- [Instructions for the task]: Whenever a line of the records below contains the word "down", copy that line.

BEGIN

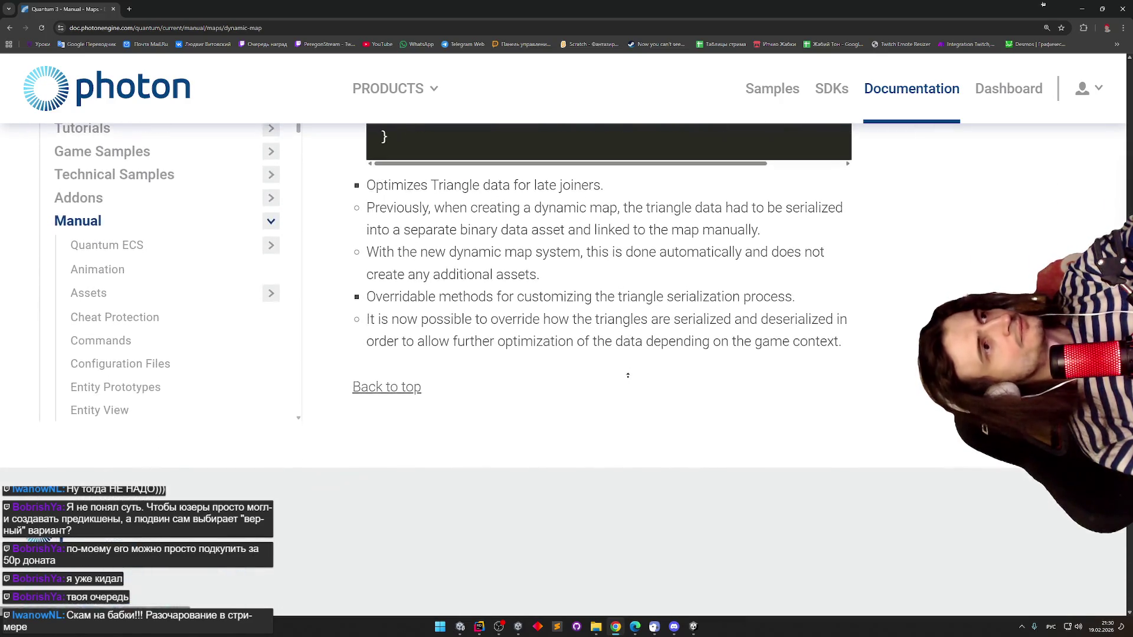
scroll(626, 374, up, 3)
scroll(623, 370, up, 1)
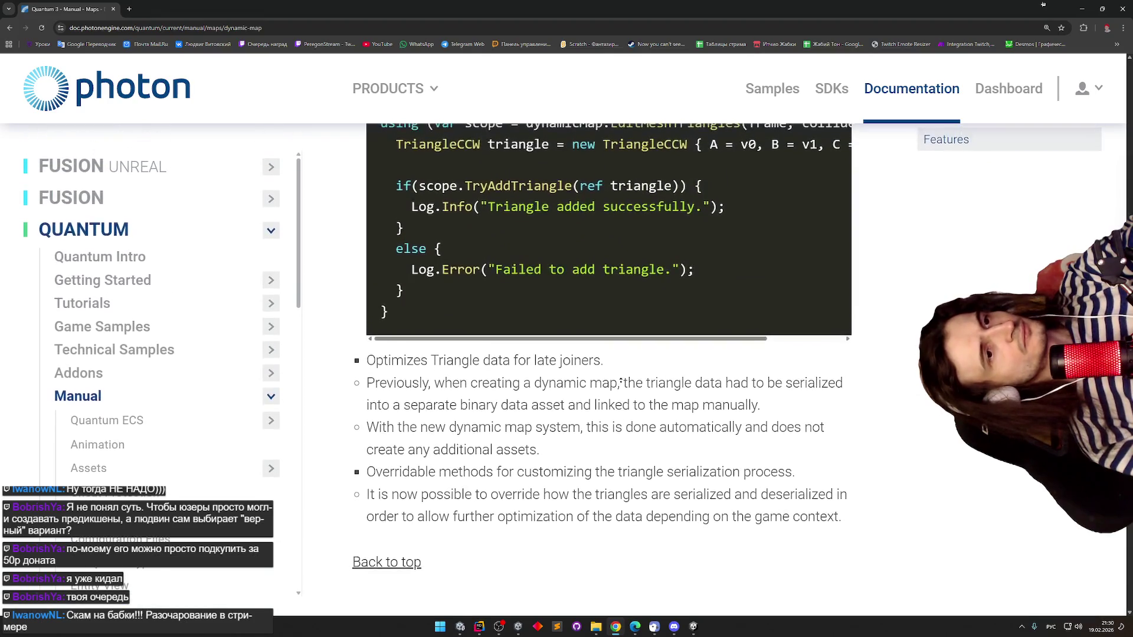
scroll(616, 388, up, 2)
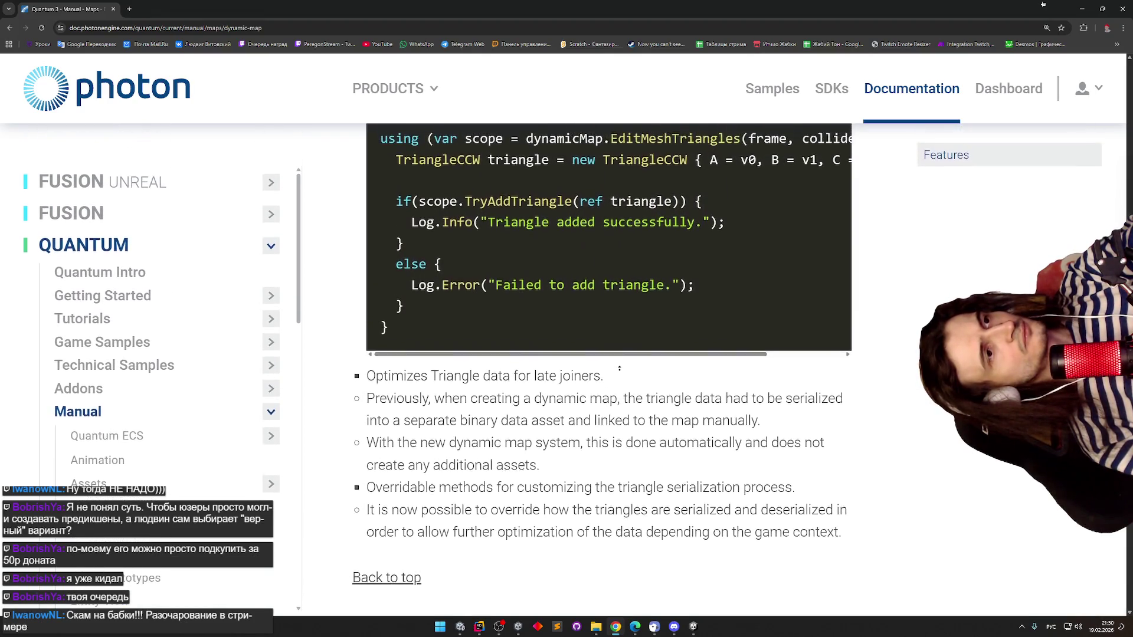
scroll(613, 407, down, 2)
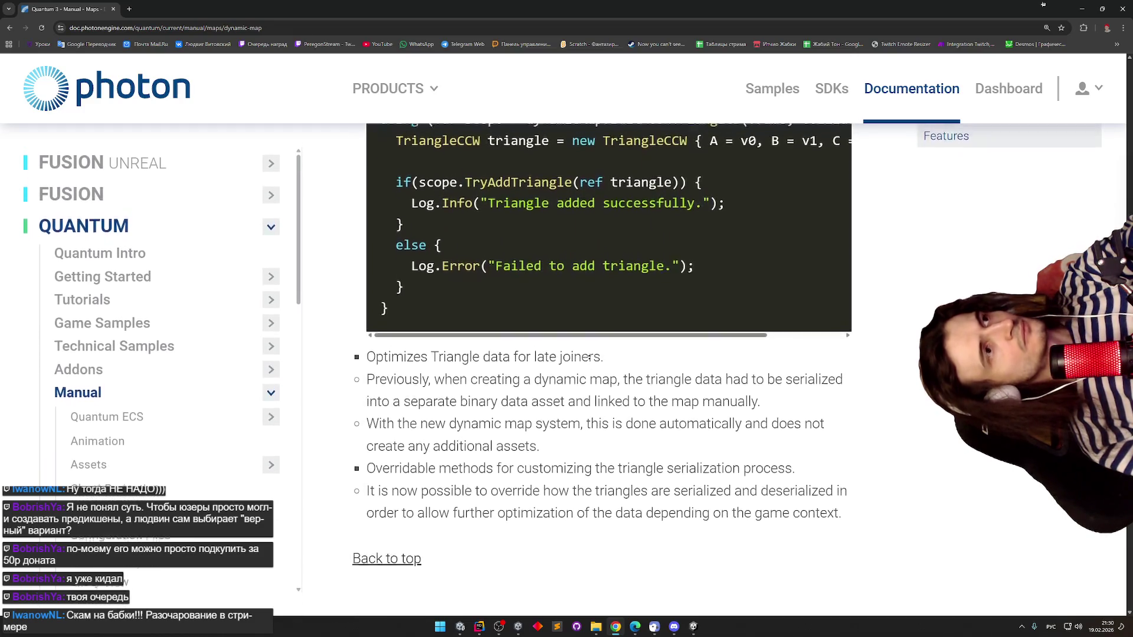
scroll(289, 447, down, 8)
scroll(289, 447, up, 1)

END

- [Response below]:
scroll(613, 407, down, 2)
scroll(289, 447, down, 8)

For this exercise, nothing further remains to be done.